Caine’s hand came up fast, and the telekinetic punch hit Sam right in the chest. Sam went flying. In fact he flew straight backward through the air. Ten feet. At least—maybe even a dozen feet. And when he hit, he landed on his butt, and the momentum carried him into a backward roll.
Caine laughed delightedly. This was so much better than just sitting around and—
Sam was up faster than Caine expected, and he managed to leap aside and dodge Caine’s next blow. Sam’s hands were up, palms out. Not ten feet away. And the real problem was that Caine was still seated.
It’s not easy to move quickly when you’re sitting and your feet are up on a desk.
“I’d actually rather not have to kill you,” Sam said. “But if your hand so much as twitches . . .”
Caine let his hands hang in the air, carefully aimed just a bit off target.
He looked at Sam’s face. His brother’s eyes were focused narrowly on his own. Smart boy. Sam had gained experience since the old days when they were an even match. An inexperienced fighter watches the opponent’s hands; a smart fighter watches the other guy’s face.
Caine had to carefully control his eyes, not shift, not look toward—
Sam’s right hand was still aimed directly on Caine’s body. But from his left came the air-sizzling green light. It burned in a flash through the leg of Caine’s chair.
The chair tipped; Caine slipped, landed on his side, rolled fast, and as Sam rushed him pulled one of his newer tricks: he blasted the concrete directly below himself, throwing his own body back with the recoil.
It worked! Sam rushed past, grabbing air. Unfortunately, Caine’s new tactic was not a precision technique. It knocked the wind from him, and he banged the back of his head hard on a stair and saw stars.
“Ow.”
Caine tried to roll to his feet, but something was jabbing him in the crotch. He shook off the stars and saw Edilio standing over him. Edilio had the business end of his automatic rifle in a very sensitive place.

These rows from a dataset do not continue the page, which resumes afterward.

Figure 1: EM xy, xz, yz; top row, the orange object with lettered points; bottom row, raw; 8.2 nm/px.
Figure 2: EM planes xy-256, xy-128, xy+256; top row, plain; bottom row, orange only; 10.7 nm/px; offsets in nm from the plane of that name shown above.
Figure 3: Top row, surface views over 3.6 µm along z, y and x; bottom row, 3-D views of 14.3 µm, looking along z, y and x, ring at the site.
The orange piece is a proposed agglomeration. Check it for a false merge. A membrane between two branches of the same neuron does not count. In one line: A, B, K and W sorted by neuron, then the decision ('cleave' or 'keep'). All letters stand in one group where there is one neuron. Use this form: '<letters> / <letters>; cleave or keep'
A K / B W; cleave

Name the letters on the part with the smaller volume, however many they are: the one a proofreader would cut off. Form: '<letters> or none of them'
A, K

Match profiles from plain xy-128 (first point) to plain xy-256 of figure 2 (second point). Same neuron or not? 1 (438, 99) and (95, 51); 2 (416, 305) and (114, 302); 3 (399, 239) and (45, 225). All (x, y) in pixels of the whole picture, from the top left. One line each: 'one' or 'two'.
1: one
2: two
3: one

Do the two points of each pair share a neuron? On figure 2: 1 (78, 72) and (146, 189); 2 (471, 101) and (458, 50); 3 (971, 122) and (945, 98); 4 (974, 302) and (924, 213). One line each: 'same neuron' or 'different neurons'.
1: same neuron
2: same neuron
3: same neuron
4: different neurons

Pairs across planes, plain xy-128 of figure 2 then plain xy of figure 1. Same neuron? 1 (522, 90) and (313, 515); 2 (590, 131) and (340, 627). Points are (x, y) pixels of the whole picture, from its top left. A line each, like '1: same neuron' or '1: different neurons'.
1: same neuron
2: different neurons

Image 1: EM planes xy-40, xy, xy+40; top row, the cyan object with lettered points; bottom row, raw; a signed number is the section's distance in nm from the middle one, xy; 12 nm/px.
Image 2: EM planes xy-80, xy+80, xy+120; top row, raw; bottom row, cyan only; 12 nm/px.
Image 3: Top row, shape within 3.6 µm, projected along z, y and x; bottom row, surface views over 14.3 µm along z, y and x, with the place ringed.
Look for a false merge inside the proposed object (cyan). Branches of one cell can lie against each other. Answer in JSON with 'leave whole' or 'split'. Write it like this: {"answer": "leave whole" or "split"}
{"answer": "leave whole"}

“If you move, Caine, I will shoot your balls off,” Edilio said. “Toto?”
“He will,” Toto said. “Although he’s not sure it will be just your balls.”
Caine glared up at Edilio, murder in his eyes. “You’d get off one round—maybe—and then I’d knock your head right off your shoulders.”
“He believes he could knock your head right off—” Toto began.
“No doubt,” Edilio said. “I guess you have to decide whether one more killing will compensate for your . . . loss.”
“What’s the matter, Sam? You can’t fight your own battles? You have to have your boy here cover for you?” Caine said.